Les neurosciences résultent d’une longue histoire de progrès, de revers et de changements de paradigmes. Cependant, certains sujets ont remarquablement bien résisté à ces remises en question. C’est le cas du modèle de l’activité neuronale établi depuis plus de 100 ans. Toutefois, une équipe de biophysiciens de l’Université israélienne Bar-Ilan a récemment démontré que ce modèle était incorrect.
L’estimation du nombre de neurones dans le cerveau humain est comprise entre 86 et 100 milliards. Ces neurones communiquent entre eux en établissant plusieurs milliards de milliards de connexions – les « synapses ». Le comportement individuel des neurones, et plus précisément la manière dont ils génèrent et traitent les signaux électriques, fait l’objet d’un modèle majoritairement entériné par la communauté scientifique et proposé il y a plus de 100 ans.

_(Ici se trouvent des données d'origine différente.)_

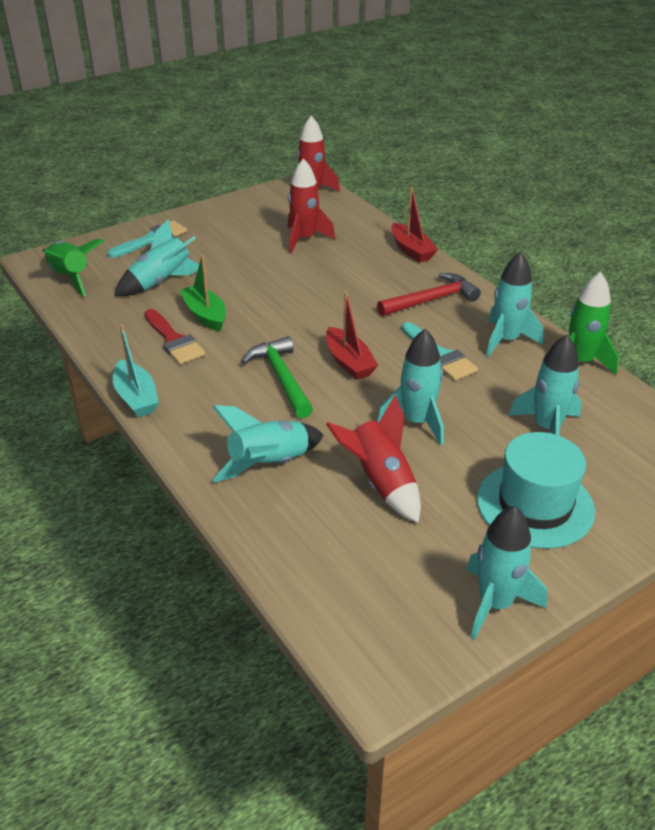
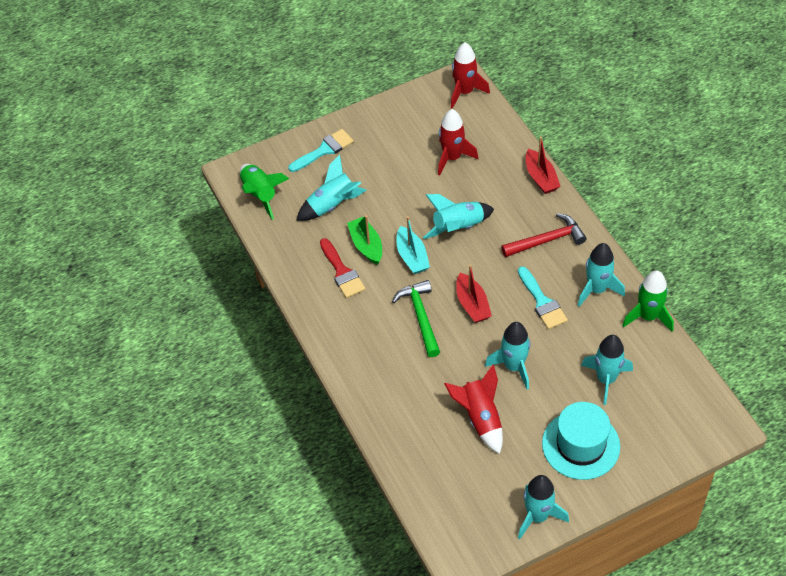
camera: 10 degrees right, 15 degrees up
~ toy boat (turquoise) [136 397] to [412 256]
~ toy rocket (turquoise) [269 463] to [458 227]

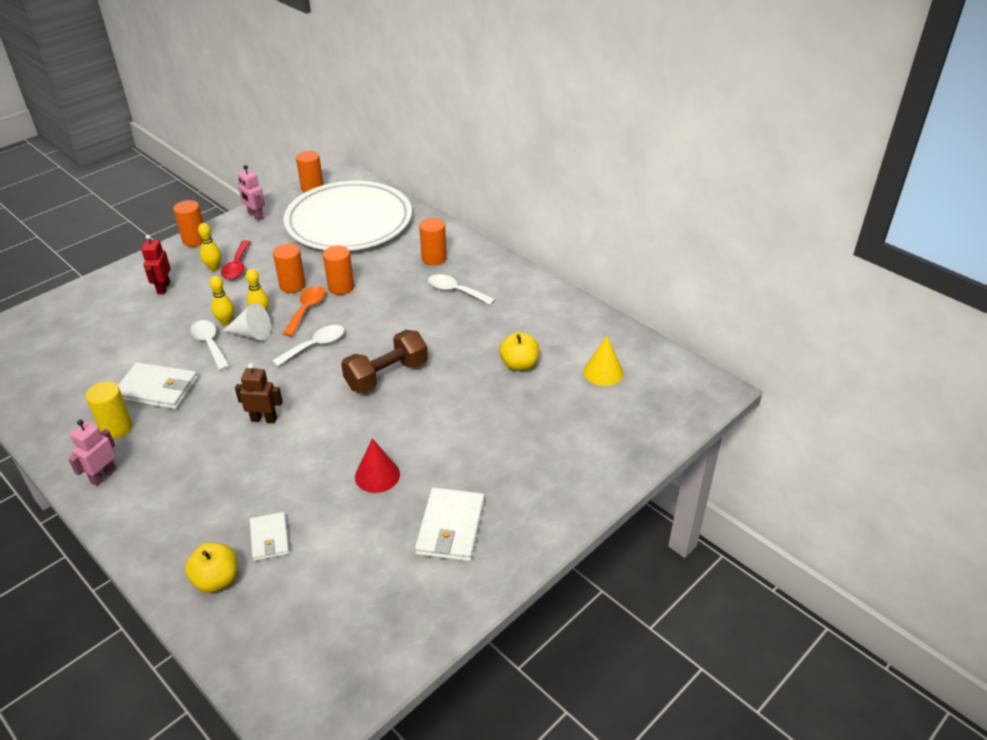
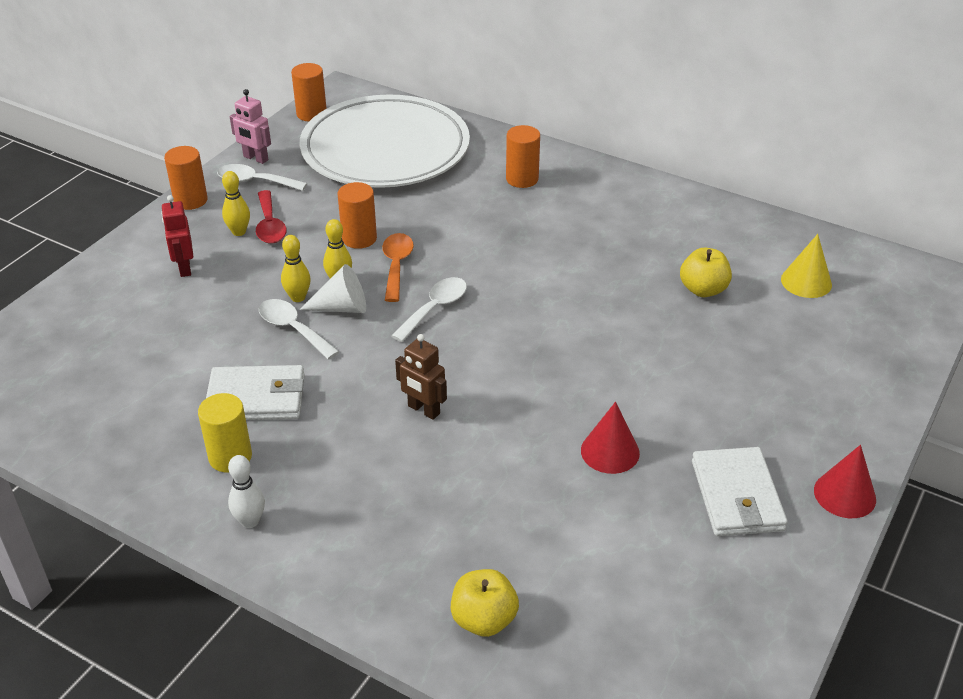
camera: 15 degrees left, 0 degrees up
- solid cylinder (orange-coloured) [341 287]
~ teaspoon (snow-white) [455 291] to [254 182]
- free weight (russet) [386 375]
~ robot figure (russet) [264 419] = [423 410] 135 degrees counterclockwise
~ robot figure (rose-pink) [103 476] to skittle (snow-white) [250 521]
- card wallet (snow-white) [269 538]
+ cone shape (crimson) [844 494]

Après avoir conduit plusieurs expériences sur des neurones de rat cultivés in vitro, l’équipe de chercheurs de Bar-Ilan a déterminé comment les neurones répondent aux signaux provenant d’autres neurones. Et les données recueillies contredisent le modèle historiquement admis.
En 1907, le neurobiologiste français Louis Lapicque propose un modèle décrivant la manière dont le voltage d’une membrane cellulaire évolue en fonction du courant qui la traverse. Les neurones additionnent les différents signaux (sommation) qu’ils reçoivent puis, parvenus à un certain seuil, ils atteignent un pic d’activité déclenchant la production d’une réponse sous la forme de signal électrique, puis le voltage de la membrane redevient nul. Ainsi, Lapicque montre qu’un neurone ne produit un signal que si sa membrane est suffisamment chargée. Si les équations de Lapicque ont été modifiées et réinterprétées par la suite, les bases de son modèle sont restées relativement incontestées et ont été incorporées aux descriptions suivantes.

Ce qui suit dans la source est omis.